Liputan6.com, Semarang - Hati-hati semua rektor di perguruan tinggi baik negeri maupun swasta akan dikenai sanksi jika ada mahasiswanya yang terlibat paham radikalisme. Menristekdikti Mohamad Nasir menyebutkan bahwa menangkal radikalisme adalah juga tugas rektor.

Disampaikan oleh Nasir ketika Kuliah Umum dan Deklarasi Semangat Bela Negara di Auditorium Universitas Negeri Semarang (Unnes), Sabtu (6/5/2017), Nasir mengatakan, regulasi untuk langkah antisipasi menyebarnya paham itu di wilayah kampus sudah mulai dilakukan. Kurikulum sudah dimasukkan 2016.

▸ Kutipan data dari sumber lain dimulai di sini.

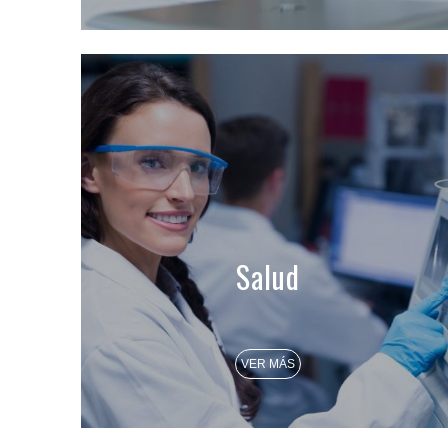
Salud
VER MÁS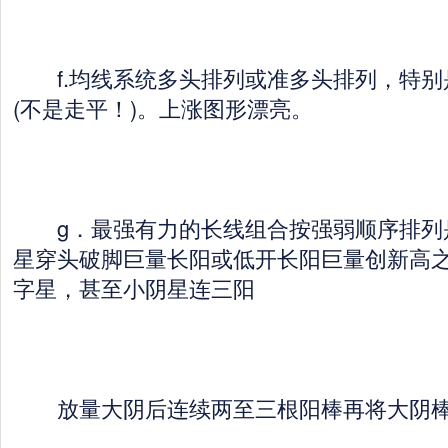
f.均线系统多头排列或准多头排列，特别是
(不是走平！)。上涨图形漂亮。
g．最强有力的长线组合按强弱顺序排列
星穿头破脚巨量长阳或低开长阳巨量创新高
字星，甚至小阴星连三阳
放量大阴后连续两至三根阳棒再将大阴棒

"Masukkan bela negara dan wawasan kebangsaan. Empat pilar harus dijaga yaitu NKRI, Pancasila dan UUD 1945, dan semboyan Bhineka Tunggal Ika," kata Nasir, Sabtu (6/5/2017).

Nasir menganggap bahwa rektor harus bertanggungjawab jika ada mahasiswa atau bahkan dosen yang terjebak paham radikalisme. Seharusnya sudah ada deteksi dini sebelum paham tersebut bisa hidup dan membesar.

"Ada radikalisme di kampus rektor tanggungjawab baik terjadi pada dosen atau mahasiswa," kata Nasir.

Sementara itu Kepala Badan Nasional Penanggulangan Terorisme (BNPT), Komjen Pol Suhardi Alius mengatakan generasi muda yang merupakan tunas bangsa harus steril dari hal negatif tidak hanya radikalisme, tetapi juga narkoba, dan lainnya. Oleh sebab itu dosen, dekan, rektor harus bisa mendeteksi jika ada mahasiswanya yang menunjukkan tanda-tanda berbeda.

"Kepedulian ditingkatkan oleh dosen, dekan, rektor terhadap dinamika di kampus ini. Sehingga terdeteksi sejak dini. Banyak fenomena harus dicermati harus ambil langkah," kata Suhardi.

Kemajuan teknologi informasi memungkinkan paham radikalisme masuk lebih masif dan mudah. Yang disentuh bukan lagi komunitas, namun sudah sangat personal. Suhardi berharap mahasiswa harus ikut aktif memperhatikan dan melaporkan jika melihat teman-temannya mulai menunjukkan tanda-tanda.

"Teknologi informasi itulah yg bisa masuk. Sekarang baiat bisa online. Kepedulian dosen, dekan, rektor penting termasuk pergaulan sama teman mahasiswa. Jika sudah memisahkan diri, membuat kelompok esklusif, laporkan. Perlu waktu lama radikalisme itu, bisa bulan bisa tahun. Cikal bakal kan bis teredeteksi," kata Suhardi.

Deklarasi yang digelar di Unnes tersebut mengambil tema "Dari Semarang untuk Indonesia" tersebut dilakukan dengan penandatanganan deklarasi oleh Menristekdikti, Kepala BNPT, rektor sejumlah universitas, dan perwakilan mahasiswa.